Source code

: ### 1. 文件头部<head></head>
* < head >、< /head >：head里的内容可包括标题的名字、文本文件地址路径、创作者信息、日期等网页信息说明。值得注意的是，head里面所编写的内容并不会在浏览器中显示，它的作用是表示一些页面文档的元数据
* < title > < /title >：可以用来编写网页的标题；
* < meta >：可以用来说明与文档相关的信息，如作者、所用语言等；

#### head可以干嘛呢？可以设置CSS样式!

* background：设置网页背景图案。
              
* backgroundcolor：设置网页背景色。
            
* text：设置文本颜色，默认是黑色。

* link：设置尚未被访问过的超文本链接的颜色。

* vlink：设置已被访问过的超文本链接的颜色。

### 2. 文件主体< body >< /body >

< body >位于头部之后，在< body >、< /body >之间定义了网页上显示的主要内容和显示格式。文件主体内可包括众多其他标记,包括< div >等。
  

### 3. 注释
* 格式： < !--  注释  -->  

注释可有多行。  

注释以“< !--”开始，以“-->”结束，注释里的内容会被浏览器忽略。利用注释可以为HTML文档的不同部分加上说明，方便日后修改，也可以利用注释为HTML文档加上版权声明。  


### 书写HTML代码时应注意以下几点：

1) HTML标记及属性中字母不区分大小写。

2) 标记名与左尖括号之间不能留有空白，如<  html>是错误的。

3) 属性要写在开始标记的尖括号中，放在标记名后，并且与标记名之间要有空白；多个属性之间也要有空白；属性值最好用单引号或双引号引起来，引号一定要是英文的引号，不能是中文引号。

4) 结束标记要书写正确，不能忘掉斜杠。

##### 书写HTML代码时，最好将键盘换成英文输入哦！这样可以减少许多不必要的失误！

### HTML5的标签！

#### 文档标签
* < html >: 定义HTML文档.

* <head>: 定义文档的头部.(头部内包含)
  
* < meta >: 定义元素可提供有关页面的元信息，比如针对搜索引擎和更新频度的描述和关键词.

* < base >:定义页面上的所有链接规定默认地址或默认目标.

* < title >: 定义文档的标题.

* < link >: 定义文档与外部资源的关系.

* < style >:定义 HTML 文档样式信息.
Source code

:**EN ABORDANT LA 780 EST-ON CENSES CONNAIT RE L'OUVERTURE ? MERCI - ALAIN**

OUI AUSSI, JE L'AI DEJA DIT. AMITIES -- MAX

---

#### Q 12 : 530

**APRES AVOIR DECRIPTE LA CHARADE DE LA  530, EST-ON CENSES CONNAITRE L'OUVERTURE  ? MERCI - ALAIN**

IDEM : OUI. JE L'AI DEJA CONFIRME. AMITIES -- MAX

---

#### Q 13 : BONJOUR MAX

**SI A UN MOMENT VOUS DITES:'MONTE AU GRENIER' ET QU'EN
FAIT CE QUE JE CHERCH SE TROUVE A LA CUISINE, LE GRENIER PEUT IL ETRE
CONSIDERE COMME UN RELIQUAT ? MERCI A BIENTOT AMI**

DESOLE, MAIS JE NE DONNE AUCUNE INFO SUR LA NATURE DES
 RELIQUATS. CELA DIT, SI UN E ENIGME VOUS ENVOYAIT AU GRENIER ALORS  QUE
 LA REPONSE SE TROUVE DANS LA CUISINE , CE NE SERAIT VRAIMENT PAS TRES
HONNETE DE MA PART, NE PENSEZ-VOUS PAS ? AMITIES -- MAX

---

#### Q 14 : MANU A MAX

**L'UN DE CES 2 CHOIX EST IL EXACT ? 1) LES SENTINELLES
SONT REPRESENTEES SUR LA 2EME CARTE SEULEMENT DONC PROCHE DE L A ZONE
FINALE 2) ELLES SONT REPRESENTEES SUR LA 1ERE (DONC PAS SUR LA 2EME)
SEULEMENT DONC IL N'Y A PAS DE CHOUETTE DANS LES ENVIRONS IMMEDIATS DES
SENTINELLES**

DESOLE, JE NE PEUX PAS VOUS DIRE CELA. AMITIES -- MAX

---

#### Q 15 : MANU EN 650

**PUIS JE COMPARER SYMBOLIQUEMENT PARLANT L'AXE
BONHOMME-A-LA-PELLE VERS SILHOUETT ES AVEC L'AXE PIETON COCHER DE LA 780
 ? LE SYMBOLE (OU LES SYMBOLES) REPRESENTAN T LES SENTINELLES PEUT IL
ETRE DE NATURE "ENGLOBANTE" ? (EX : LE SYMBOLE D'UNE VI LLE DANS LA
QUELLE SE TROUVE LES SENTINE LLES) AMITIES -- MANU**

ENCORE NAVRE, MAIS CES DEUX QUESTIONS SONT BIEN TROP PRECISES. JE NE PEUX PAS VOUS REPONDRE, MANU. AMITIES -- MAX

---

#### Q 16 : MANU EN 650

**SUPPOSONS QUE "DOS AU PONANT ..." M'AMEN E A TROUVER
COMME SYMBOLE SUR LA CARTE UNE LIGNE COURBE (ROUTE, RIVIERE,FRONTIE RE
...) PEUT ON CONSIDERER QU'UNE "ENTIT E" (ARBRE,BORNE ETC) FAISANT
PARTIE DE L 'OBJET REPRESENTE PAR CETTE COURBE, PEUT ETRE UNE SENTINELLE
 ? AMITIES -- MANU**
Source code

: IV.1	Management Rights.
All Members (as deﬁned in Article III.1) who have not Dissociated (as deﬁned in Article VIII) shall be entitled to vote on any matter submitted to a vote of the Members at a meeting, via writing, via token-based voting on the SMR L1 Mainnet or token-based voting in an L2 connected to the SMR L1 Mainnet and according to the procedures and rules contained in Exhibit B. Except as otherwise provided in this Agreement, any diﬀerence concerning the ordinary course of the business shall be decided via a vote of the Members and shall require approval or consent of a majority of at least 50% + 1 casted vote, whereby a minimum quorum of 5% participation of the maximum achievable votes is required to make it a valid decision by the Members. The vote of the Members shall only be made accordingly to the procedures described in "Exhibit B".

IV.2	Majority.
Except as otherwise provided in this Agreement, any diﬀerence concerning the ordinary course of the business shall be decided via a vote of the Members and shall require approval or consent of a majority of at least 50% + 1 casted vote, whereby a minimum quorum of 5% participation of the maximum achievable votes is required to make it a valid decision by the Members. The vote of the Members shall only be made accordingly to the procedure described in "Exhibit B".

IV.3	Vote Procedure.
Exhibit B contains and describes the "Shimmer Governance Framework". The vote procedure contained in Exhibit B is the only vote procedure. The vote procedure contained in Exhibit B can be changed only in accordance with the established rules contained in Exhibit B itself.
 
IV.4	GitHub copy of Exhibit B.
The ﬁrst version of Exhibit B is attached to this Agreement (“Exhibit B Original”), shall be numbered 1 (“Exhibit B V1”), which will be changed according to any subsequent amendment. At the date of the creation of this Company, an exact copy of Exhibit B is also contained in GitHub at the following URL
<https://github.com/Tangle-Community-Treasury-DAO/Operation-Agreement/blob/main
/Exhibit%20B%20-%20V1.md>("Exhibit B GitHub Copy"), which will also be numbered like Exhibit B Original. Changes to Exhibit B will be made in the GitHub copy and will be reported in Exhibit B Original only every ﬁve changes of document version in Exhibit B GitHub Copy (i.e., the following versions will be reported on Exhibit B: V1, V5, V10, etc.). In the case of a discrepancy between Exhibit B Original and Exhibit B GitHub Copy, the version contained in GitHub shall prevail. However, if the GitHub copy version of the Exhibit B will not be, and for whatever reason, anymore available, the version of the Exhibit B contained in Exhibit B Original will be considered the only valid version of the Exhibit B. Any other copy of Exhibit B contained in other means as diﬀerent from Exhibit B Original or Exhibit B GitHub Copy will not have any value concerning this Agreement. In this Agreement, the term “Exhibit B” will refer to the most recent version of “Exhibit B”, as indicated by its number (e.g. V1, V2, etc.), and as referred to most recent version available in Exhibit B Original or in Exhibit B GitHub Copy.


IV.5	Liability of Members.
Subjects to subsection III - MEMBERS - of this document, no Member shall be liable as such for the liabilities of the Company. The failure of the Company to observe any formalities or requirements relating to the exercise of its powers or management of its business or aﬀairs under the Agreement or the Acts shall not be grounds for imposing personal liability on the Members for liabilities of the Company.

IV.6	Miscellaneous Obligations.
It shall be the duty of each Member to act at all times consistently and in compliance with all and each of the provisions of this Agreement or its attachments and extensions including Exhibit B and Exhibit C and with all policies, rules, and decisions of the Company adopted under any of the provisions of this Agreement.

----------------

**DIRECTIONS FOR THIS TASK**
Please retype the top of the data exactly, down to and including the line that holds "#### head可以干嘛呢？可以设置CSS样式!", and nothing further.

**SOLUTION TO THE EXERCISE**
Source code

: ### 1. 文件头部<head></head>
* < head >、< /head >：head里的内容可包括标题的名字、文本文件地址路径、创作者信息、日期等网页信息说明。值得注意的是，head里面所编写的内容并不会在浏览器中显示，它的作用是表示一些页面文档的元数据
* < title > < /title >：可以用来编写网页的标题；
* < meta >：可以用来说明与文档相关的信息，如作者、所用语言等；

#### head可以干嘛呢？可以设置CSS样式!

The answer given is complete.